Kutipan Teks:
Suamiku,
Aku ingin menuliskan sesuatu tentangmu, tentang bagaimana perasaan syukurku mendapatkan seorang pemimpin sepertimu yang insya Alloh akan aku dan anak-anak kita masuki syurga lewat pintu yang kau letakkan pada telapak kakiku.
H-1 suamiku kala itu tanggal 18 Maret 2011
Aku mencoba untuk tetap tenang walau hatiku bergemuruh. Setidaknya tidak kutampakkan di depan keluarga besarku yang sudah mulai ramai datang ke rumah. Entahlah, ada perasaan takut. Semua takdir yang telah kulalui tak dapat terprediksikan olehku, termasuk pertemuan kita dan kehadiranmu di ruang tamu untuk melamarku lewat Papap kala itu. Dan H-1 adalah hari dimana aku begitu pasrah. Biarlah Alloh yang mengaturnya. Tiada daya lagi, rasanya. Jika kau jodohku, maka hari esok akan sampai pada masanya. Namun jika tidak? (aku tak pernah mau menjawab pertanyaan yang muncul seperti ini). Aku hanya terus berdoa, agar Alloh menyampaikan Ijab dan kabul kita besok: 19 Maret 2011.
19 Maret 2011, Suamiku,
Hatiku mulai tenang. Ayat-ayat Qur’an yang terus kubaca banyak memberiku ketenangan. Semoga kau mendapatkan ketenangan itu pula. Karena aku khawatir ketika pagi kutelepon, kau tampak bingung dan banyak diam. Oh, mungkin harusnya tak kuhubungi dirimu segenting apapun pertanyaan yang harus kau jawab, apalagi aku hanya disuruh untuk menanyakan terkait baju yang harus kau bawa saja. Tidak, tidak, ternyata menghubungimu saat itu membuatku semakin gamang. Dan kau pun seperti itu kedengarannya.

Bahan:
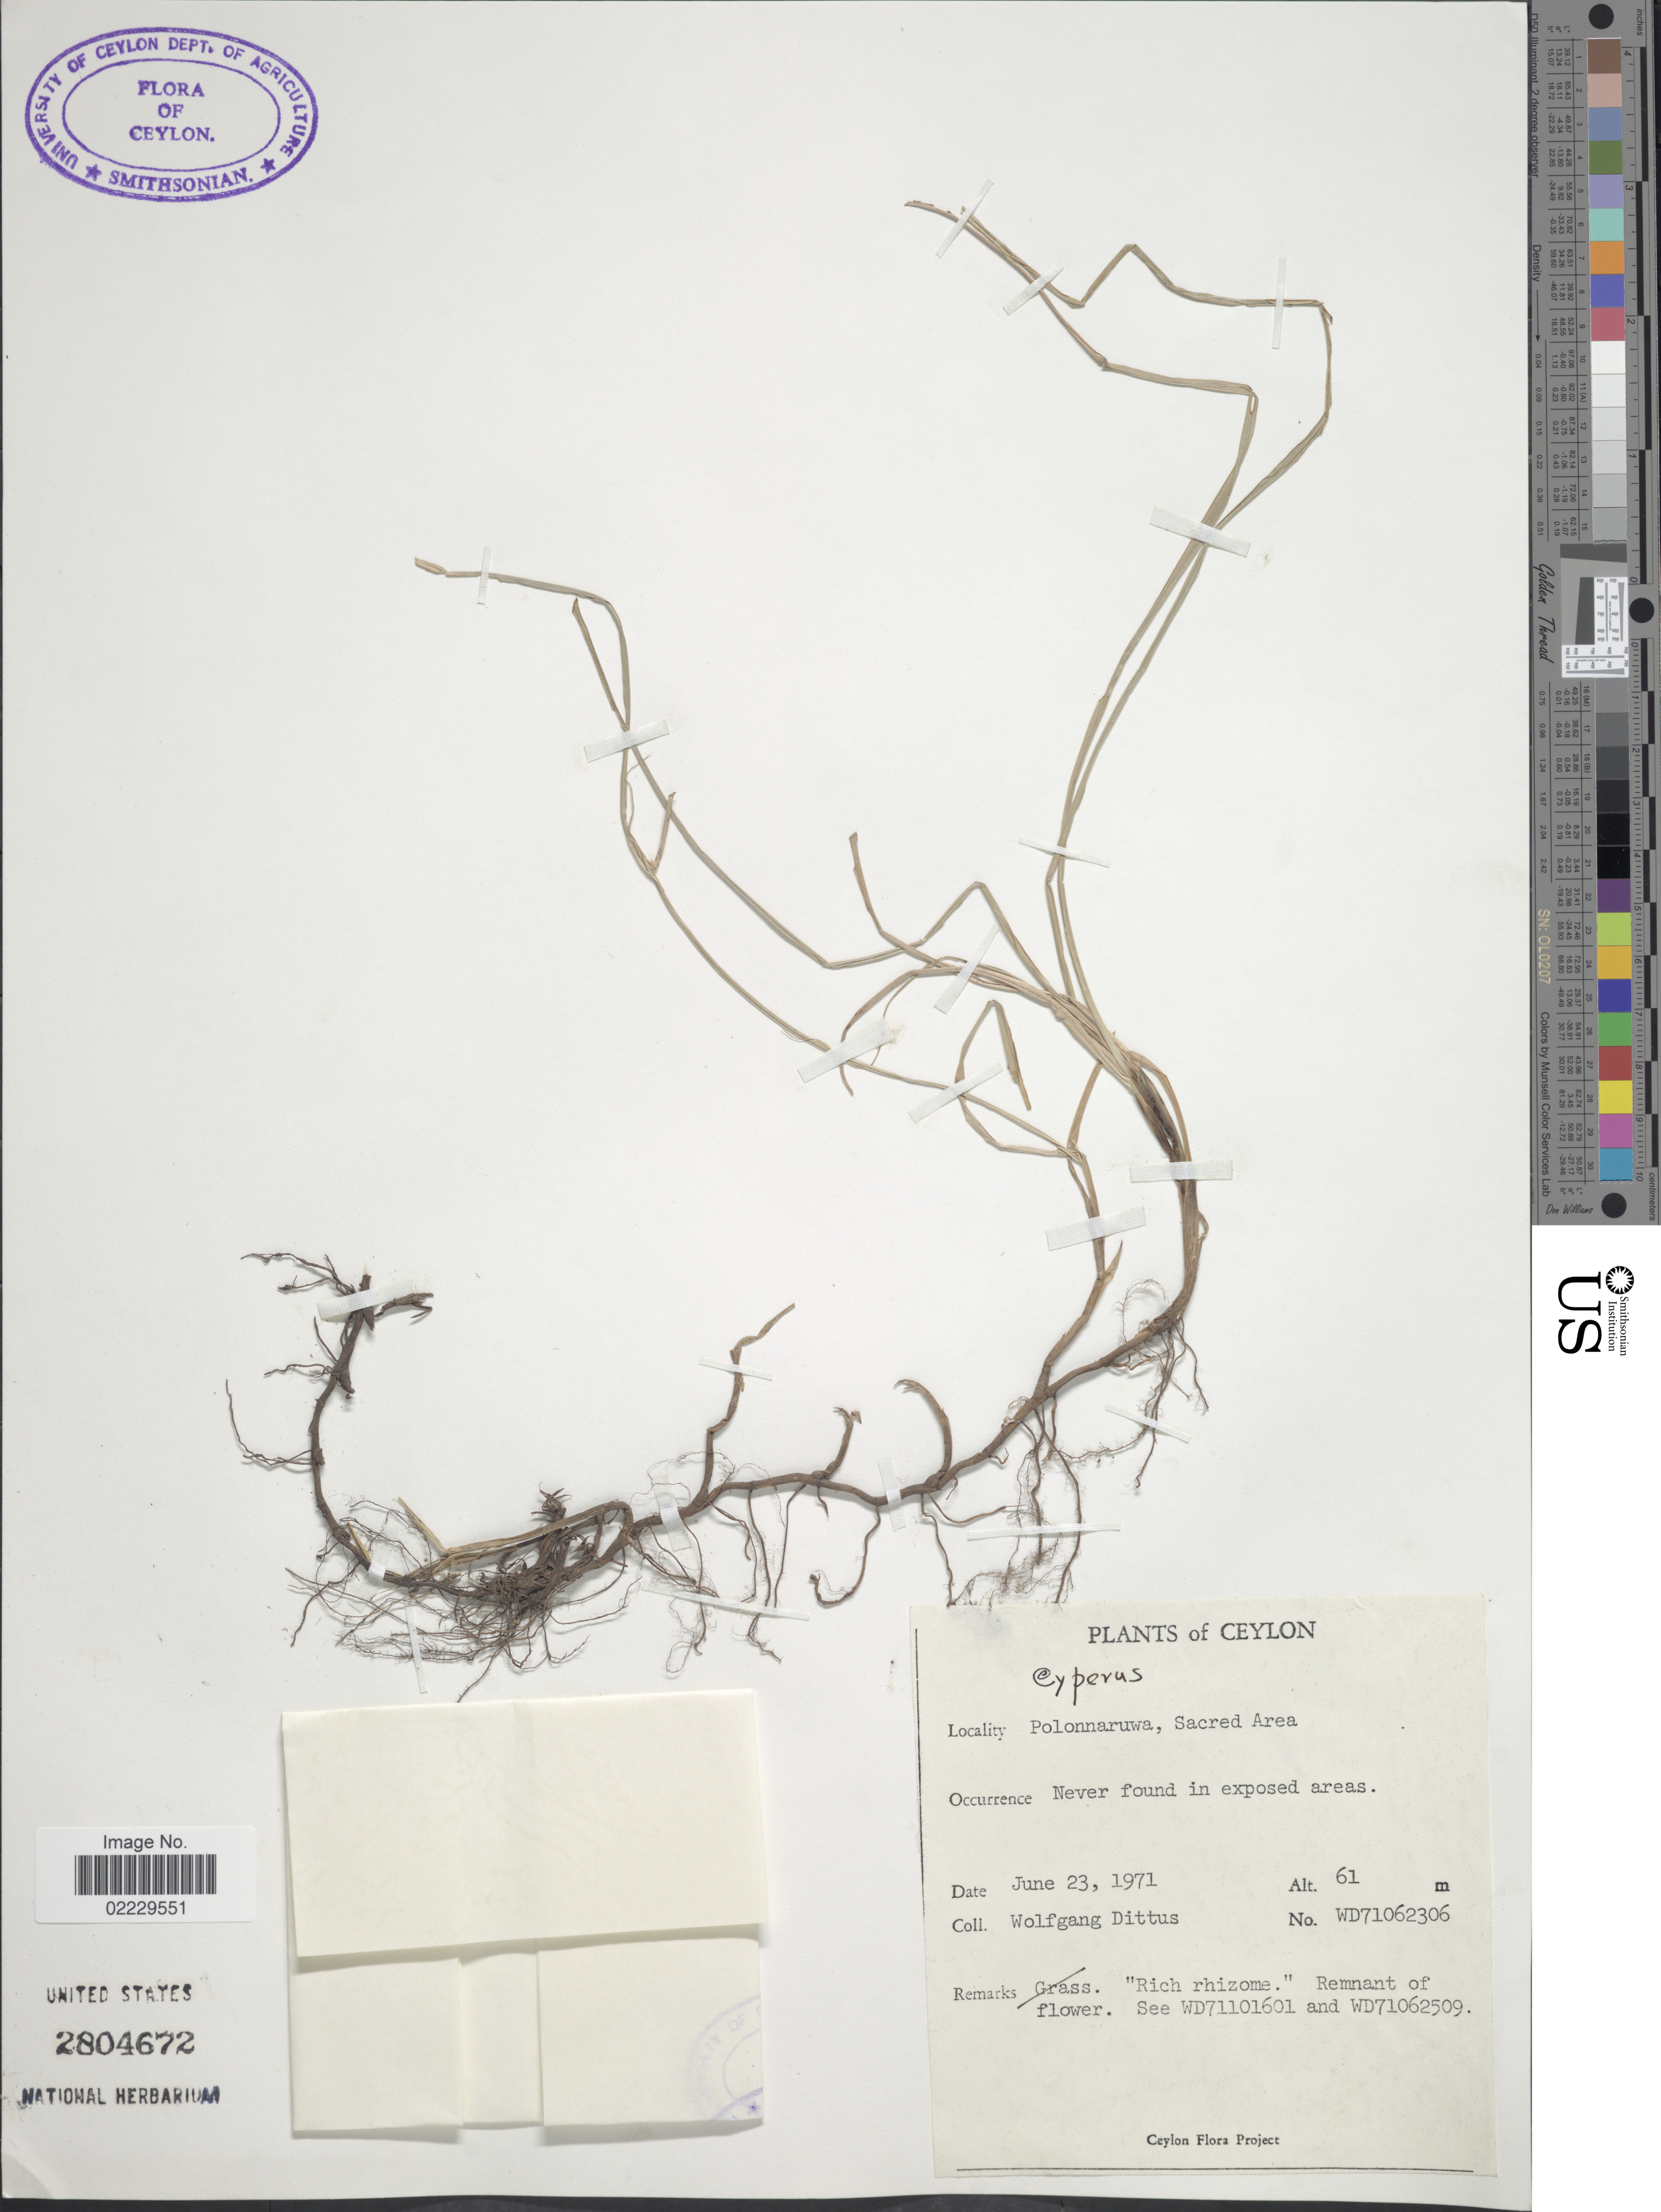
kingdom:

Tujuan Latihan: Menurut surat untuk suami ini, apa yang membuat hati penulis mulai tenang pada 19 Maret 2011?

Hasil Latihan: Ayat-ayat Qur’an yang terus dibacanya.